Erste Hilfe bei Verkehrsunfällen - Unfallhelfer sind Seltenheit geworden
Egoisten statt Ersthelfer

Vorbildliche, engagierte Unfallhelfer wie hier sind selten: Wegschauen ist für viele Verkehrsteilnehmer leider der Normalfall geworden. Bild: Gebhardt

Sulzbach-Rosenberg. (ge) Er wirkt noch immer nach, der schwere Verkehrsunfall vom Dienstag auf der B 85 bei Kropfersricht, bei dem zwei Menschen getötet und zwei teils lebensgefährlich verletzt wurden. Zum einen äußerte sich die örtliche Polizei, zum anderen meldete sich ein Ersthelfer bei der SRZ. Beide berichten Erschreckendes.
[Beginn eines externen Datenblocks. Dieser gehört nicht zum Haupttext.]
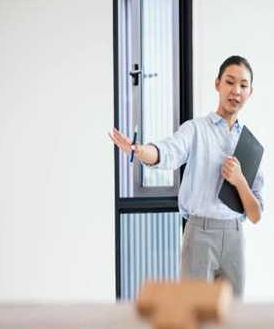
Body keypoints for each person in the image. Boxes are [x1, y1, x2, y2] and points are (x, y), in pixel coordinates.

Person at [109, 55, 263, 298]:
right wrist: (139, 150)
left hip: (235, 235)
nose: (236, 91)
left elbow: (255, 214)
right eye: (230, 82)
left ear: (250, 92)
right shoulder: (196, 129)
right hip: (200, 233)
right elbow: (167, 152)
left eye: (243, 85)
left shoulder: (252, 145)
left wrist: (240, 181)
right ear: (217, 84)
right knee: (193, 309)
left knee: (232, 314)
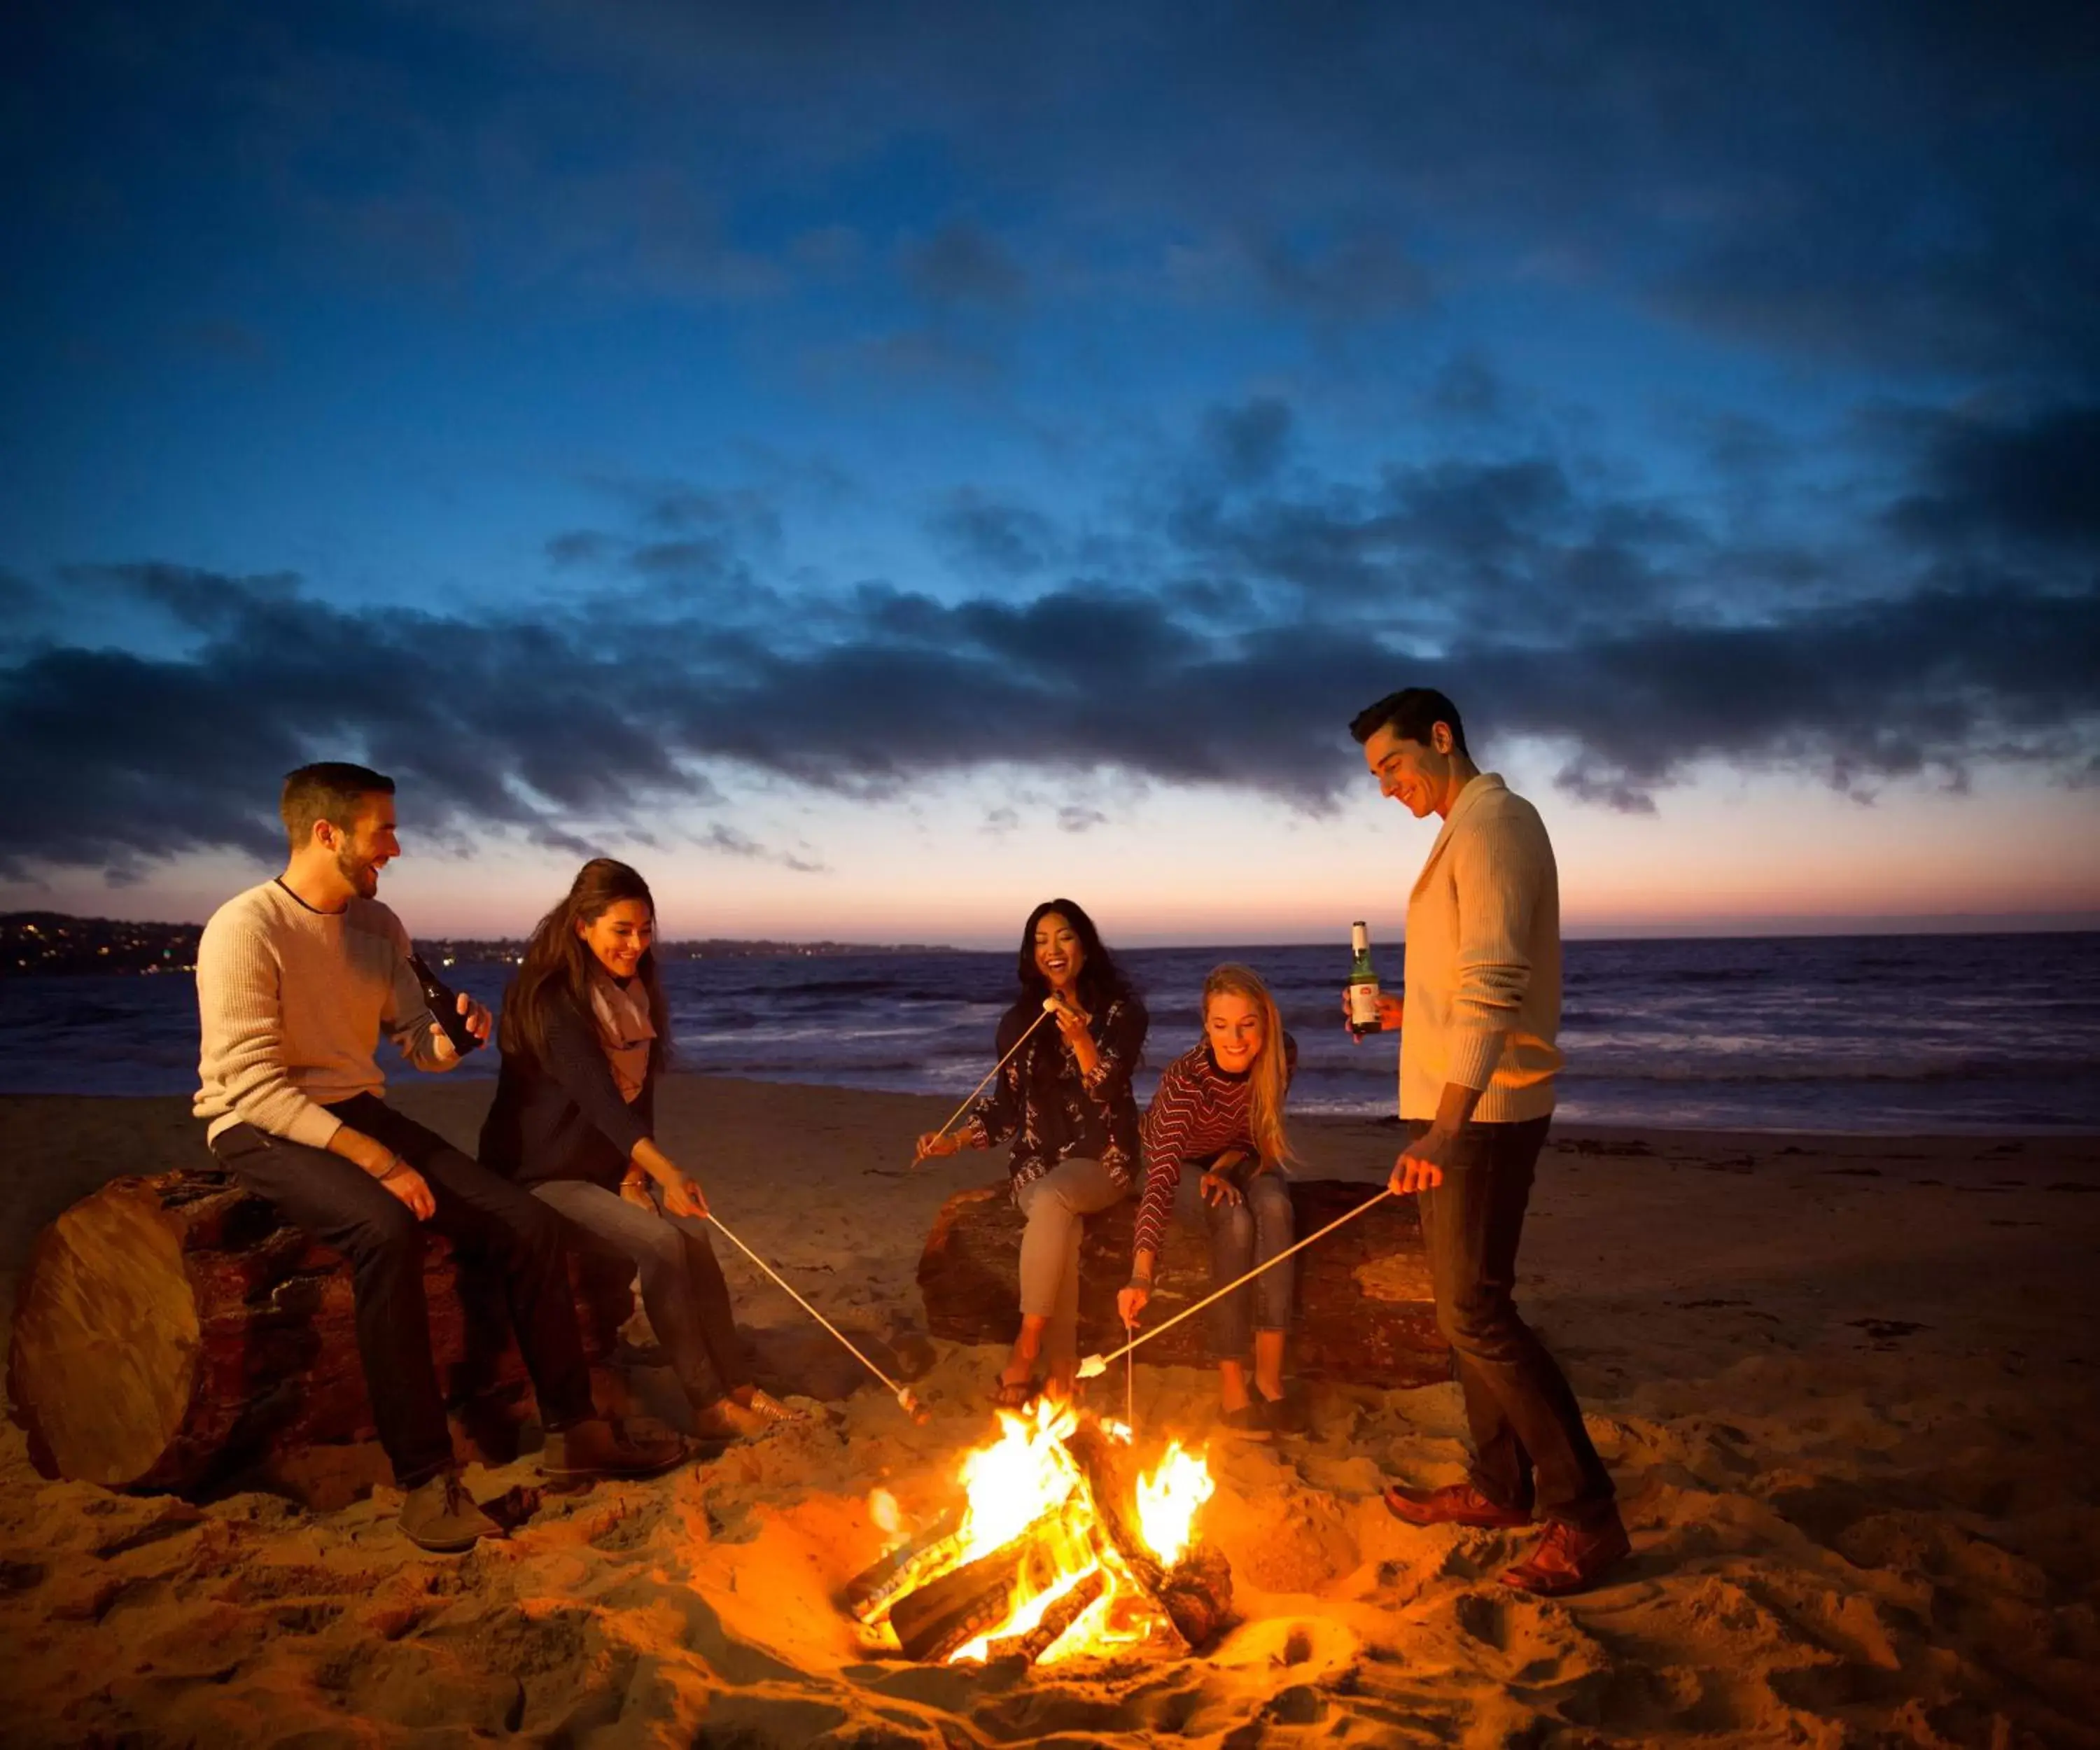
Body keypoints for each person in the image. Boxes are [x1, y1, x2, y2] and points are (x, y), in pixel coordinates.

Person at [194, 764, 684, 1555]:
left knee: (527, 1222)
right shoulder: (245, 928)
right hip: (256, 1122)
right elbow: (250, 1082)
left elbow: (419, 1046)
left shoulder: (379, 927)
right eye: (381, 828)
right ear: (327, 833)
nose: (395, 843)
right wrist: (376, 1160)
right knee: (386, 1230)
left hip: (355, 1105)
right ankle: (426, 1480)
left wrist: (456, 1035)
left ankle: (575, 1429)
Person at [1351, 687, 1628, 1596]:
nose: (1386, 788)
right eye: (1376, 776)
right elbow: (1461, 982)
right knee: (1462, 1311)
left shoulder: (1499, 823)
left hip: (1488, 1111)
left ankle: (1586, 1520)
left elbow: (1498, 984)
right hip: (1467, 1102)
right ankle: (1500, 1488)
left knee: (1478, 1313)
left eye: (1392, 765)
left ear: (1441, 738)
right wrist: (1401, 1012)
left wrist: (1445, 1123)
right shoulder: (1461, 830)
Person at [478, 858, 800, 1441]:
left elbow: (637, 1095)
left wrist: (635, 1178)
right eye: (621, 931)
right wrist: (669, 1172)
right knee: (659, 1246)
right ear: (583, 926)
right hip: (540, 1175)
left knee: (695, 1238)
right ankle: (707, 1404)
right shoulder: (552, 999)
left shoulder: (632, 993)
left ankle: (741, 1387)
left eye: (645, 930)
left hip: (603, 1170)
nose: (636, 945)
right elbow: (601, 1101)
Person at [914, 899, 1147, 1407]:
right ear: (1030, 954)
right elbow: (1004, 1110)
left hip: (1104, 1159)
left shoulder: (1121, 1014)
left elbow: (1107, 1091)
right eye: (1040, 941)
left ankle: (1028, 1345)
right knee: (1055, 1210)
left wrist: (1083, 1040)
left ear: (1084, 945)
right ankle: (1062, 1371)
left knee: (1056, 1201)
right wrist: (951, 1141)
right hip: (1036, 1168)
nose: (1052, 949)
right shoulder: (1019, 1022)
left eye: (1063, 937)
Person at [1117, 964, 1303, 1438]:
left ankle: (1268, 1378)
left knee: (1276, 1207)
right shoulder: (1186, 1082)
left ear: (1266, 1021)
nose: (1235, 1038)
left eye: (1247, 1024)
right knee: (1236, 1220)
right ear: (1206, 1026)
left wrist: (1226, 1165)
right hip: (1176, 1162)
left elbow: (1253, 1130)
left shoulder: (1281, 1056)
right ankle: (1231, 1385)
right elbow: (1159, 1178)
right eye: (1221, 1026)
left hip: (1237, 1155)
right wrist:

"Unbeteiligte Fahrzeugführer und Schaulustige haben sich zum Teil äußerst rücksichtslos und einfühlsarm verhalten", kritisiert der Inspektionsleiter, Erster Polizeihauptkommissar Klaus Erras. Polizisten und einige Helfer vor Ort stellten am Dienstag fest, dass sich vor allem in der Erstphase des Einsatzes einige Autofahrer nicht um die Anweisungen der Einsatzkräfte kümmerten. "Zum Teil wurde in die Unfallstelle eingefahren, an den noch auf der Straße liegenden verletzten Personen vorbei!", erzählt Erras. Als Grund habe eine Frau angeben, sie müsste "dringend weiterfahren", ein Umkehren dauere ihr zu lange.

Lästige Handy-Filmer

"Diese uneinsichtigen Zeitgenossen verschärften die sowieso schon schwierigen Einsatzbedingungen für Ersthelfer und Polizeibeamte." Ein Phänomen, das sich bei derartigen Einsätzen immer wieder zeigt, sind die sogenannten "Schaulustigen". Während früher nur geschaut wurde, dokumentieren die modernen Gaffer sofort mit ihren allzeit bereiten Handys das manchmal furchtbare Szenario. Anschließend werden die Filmchen oft ins Internet gestellt. Am Dienstag, so bedauert der Polizeichef, führte diese "Wichtigmacherei" dazu, dass Angehörige der Verunglückten vorschnell informiert wurden. "Sie kamen teilweise umgehend zur Unfallstelle, wodurch sich ihr persönliches Leid durch die schockierenden Eindrücke wesentlich verstärkte." Eine ausschließliche Überbringung der schlimmen Nachrichten durch die Polizei und das Kriseninterventionsteam, wie eigentlich vorgesehen, "das wäre sicherlich die pietätvollere und schonendere Verständigungsart", merkte Klaus Erras dazu betroffen an.

Ein 34-jähriger Lastwagenfahrer und Feuerwehrmann, der kurz nach dem Unfall dazukam, berichtete uns Ähnliches: "Ein, zwei andere Ersthelfer und ich haben sofort mit dem Bergen der Verletzten und dem Reanimieren eines der Opfer begonnen, bis der Rettungsdienst eintraf." Währenddessen fuhren einige Autos einfach vorbei. "Bis auf wenige Ausnahmen (unter anderem eine junge Frau mit medizinischen Kenntnissen), kam uns auch niemand zu Hilfe. Nur ein Mann hat sich angeboten, wenigstens den Verkehr aufzuhalten."